Guest Editorial

Tuesday, January 30, 2007

Preserving the public's access

Many government bureaucrats and public elected officials are quick to justify questionable business expenses. They don't shy away from hiring professionals, or creating new staff positions, to lobby for more taxpayer dollars. Very seldom, if ever, do they turn down a big pay raise. But ask them to spend a relatively few bucks of their budgets for the sake of public accountability, and you'd think they were being asked to sacrifice a pound of flesh.

In central Iowa, home of one of the largest mis-uses of public funds in recent state history, government officials have raised the pitch of their whining about a new law that requires publication of notices of meetings, salaries and spending by taxpayer-funded organizations that were established to allow governments to cooperate and collaborate.

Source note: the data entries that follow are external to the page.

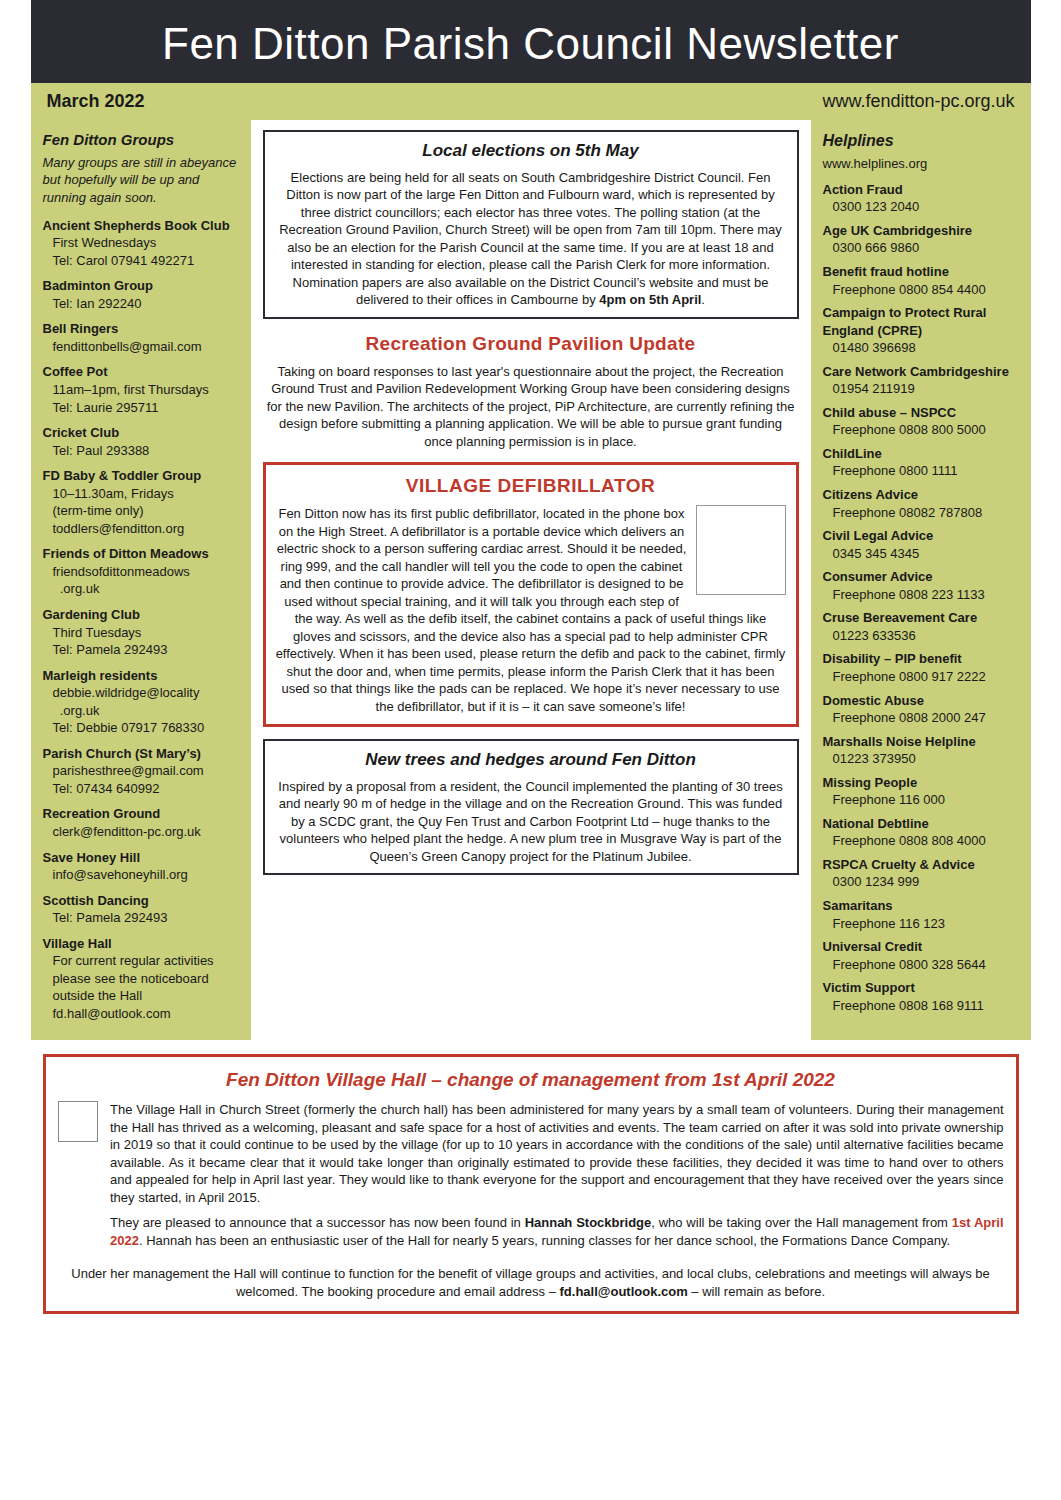Fen Ditton Parish Council Newsletter
March 2022 www.fenditton-pc.org.uk
Fen Ditton Groups
Many groups are still in abeyance but hopefully will be up and running again soon.
Ancient Shepherds Book Club First Wednesdays Tel: Carol 07941 492271
Badminton Group Tel: Ian 292240
Bell Ringers fendittonbells@gmail.com
Coffee Pot 11am–1pm, first Thursdays Tel: Laurie 295711
Cricket Club Tel: Paul 293388
FD Baby & Toddler Group 10–11.30am, Fridays (term-time only) toddlers@fenditton.org
Friends of Ditton Meadows friendsofdittonmeadows .org.uk
Gardening Club Third Tuesdays Tel: Pamela 292493
Marleigh residents debbie.wildridge@locality .org.uk Tel: Debbie 07917 768330
Parish Church (St Mary’s) parishesthree@gmail.com Tel: 07434 640992
Recreation Ground clerk@fenditton-pc.org.uk
Save Honey Hill info@savehoneyhill.org
Scottish Dancing Tel: Pamela 292493
Village Hall For current regular activities please see the noticeboard outside the Hall fd.hall@outlook.com
Local elections on 5th May
Elections are being held for all seats on South Cambridgeshire District Council. Fen Ditton is now part of the large Fen Ditton and Fulbourn ward, which is represented by three district councillors; each elector has three votes. The polling station (at the Recreation Ground Pavilion, Church Street) will be open from 7am till 10pm. There may also be an election for the Parish Council at the same time. If you are at least 18 and interested in standing for election, please call the Parish Clerk for more information. Nomination papers are also available on the District Council’s website and must be delivered to their offices in Cambourne by 4pm on 5th April.
Recreation Ground Pavilion Update
Taking on board responses to last year's questionnaire about the project, the Recreation Ground Trust and Pavilion Redevelopment Working Group have been considering designs for the new Pavilion. The architects of the project, PiP Architecture, are currently refining the design before submitting a planning application. We will be able to pursue grant funding once planning permission is in place.
VILLAGE DEFIBRILLATOR
Fen Ditton now has its first public defibrillator, located in the phone box on the High Street. A defibrillator is a portable device which delivers an electric shock to a person suffering cardiac arrest. Should it be needed, ring 999, and the call handler will tell you the code to open the cabinet and then continue to provide advice. The defibrillator is designed to be used without special training, and it will talk you through each step of the way. As well as the defib itself, the cabinet contains a pack of useful things like gloves and scissors, and the device also has a special pad to help administer CPR effectively. When it has been used, please return the defib and pack to the cabinet, firmly shut the door and, when time permits, please inform the Parish Clerk that it has been used so that things like the pads can be replaced. We hope it’s never necessary to use the defibrillator, but if it is – it can save someone’s life!
New trees and hedges around Fen Ditton
Inspired by a proposal from a resident, the Council implemented the planting of 30 trees and nearly 90 m of hedge in the village and on the Recreation Ground. This was funded by a SCDC grant, the Quy Fen Trust and Carbon Footprint Ltd – huge thanks to the volunteers who helped plant the hedge. A new plum tree in Musgrave Way is part of the Queen’s Green Canopy project for the Platinum Jubilee.
Helplines
www.helplines.org
Action Fraud 0300 123 2040
Age UK Cambridgeshire 0300 666 9860
Benefit fraud hotline Freephone 0800 854 4400
Campaign to Protect Rural England (CPRE) 01480 396698
Care Network Cambridgeshire 01954 211919
Child abuse – NSPCC Freephone 0808 800 5000
ChildLine Freephone 0800 1111
Citizens Advice Freephone 08082 787808
Civil Legal Advice 0345 345 4345
Consumer Advice Freephone 0808 223 1133
Cruse Bereavement Care 01223 633536
Disability – PIP benefit Freephone 0800 917 2222
Domestic Abuse Freephone 0808 2000 247
Marshalls Noise Helpline 01223 373950
Missing People Freephone 116 000
National Debtline Freephone 0808 808 4000
RSPCA Cruelty & Advice 0300 1234 999
Samaritans Freephone 116 123
Universal Credit Freephone 0800 328 5644
Victim Support Freephone 0808 168 9111
Fen Ditton Village Hall – change of management from 1st April 2022
The Village Hall in Church Street (formerly the church hall) has been administered for many years by a small team of volunteers. During their management the Hall has thrived as a welcoming, pleasant and safe space for a host of activities and events. The team carried on after it was sold into private ownership in 2019 so that it could continue to be used by the village (for up to 10 years in accordance with the conditions of the sale) until alternative facilities became available. As it became clear that it would take longer than originally estimated to provide these facilities, they decided it was time to hand over to others and appealed for help in April last year. They would like to thank everyone for the support and encouragement that they have received over the years since they started, in April 2015.
They are pleased to announce that a successor has now been found in Hannah Stockbridge, who will be taking over the Hall management from 1st April 2022. Hannah has been an enthusiastic user of the Hall for nearly 5 years, running classes for her dance school, the Formations Dance Company.
Under her management the Hall will continue to function for the benefit of village groups and activities, and local clubs, celebrations and meetings will always be welcomed. The booking procedure and email address – fd.hall@outlook.com – will remain as before.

These organizations, created by 28E agreements, heretofore were not required to publish such notices, so the discomfort of the new public accountability comes as no surprise here. Our budgets are too tight! We don't spend much money! And, besides, why can't these notices be posted free on the Internet! Boo-hoo! These crocodile tears can't hide ulterior motives to dilute government accountability to the public.

The Metro Advisory Council, made up of 21 Des Moines-area cities and four counties, asked legislators to relax the grip of the new law. They jumped to the head of a long line of city, school and county governments that have been lobbying for years to pull the plug on newspaper publication requirements.

The new source of irritation is a law that sailed through the Iowa Capitol last spring in the wake of a financial scandal by the Central Iowa Employment and Training Consortium, which lavished $1.8 million on salaries and bonuses for several top employees, who are now facing federal indictments. Had the CIETC board been required to publish spending notices in the Des Moines area newspapers, the compensation package never would have been approved or the public would have stopped it.

Newspapers publish public notices for at-cost rates, but do so gladly because of the free press' commitment to serve the community with information and motivate an informed public to be more engaged with their government.

Relegating public notices to obscure government-controlled Web sites makes the information very hard to find and sets the stage for devious bureaucrats to censor information they don't want you to know.

Without laws requiring publication, there is no transparency in government, only mistrust of it.

The cost of open government in Iowa goes beyond the salaries and benefits of employees and the services they provide. The small amount paid for public accountability - publishing public notices in community newspapers where they are routinely read by voters - is a big return on taxpayers' ''investment'' for a government of the people and by the people.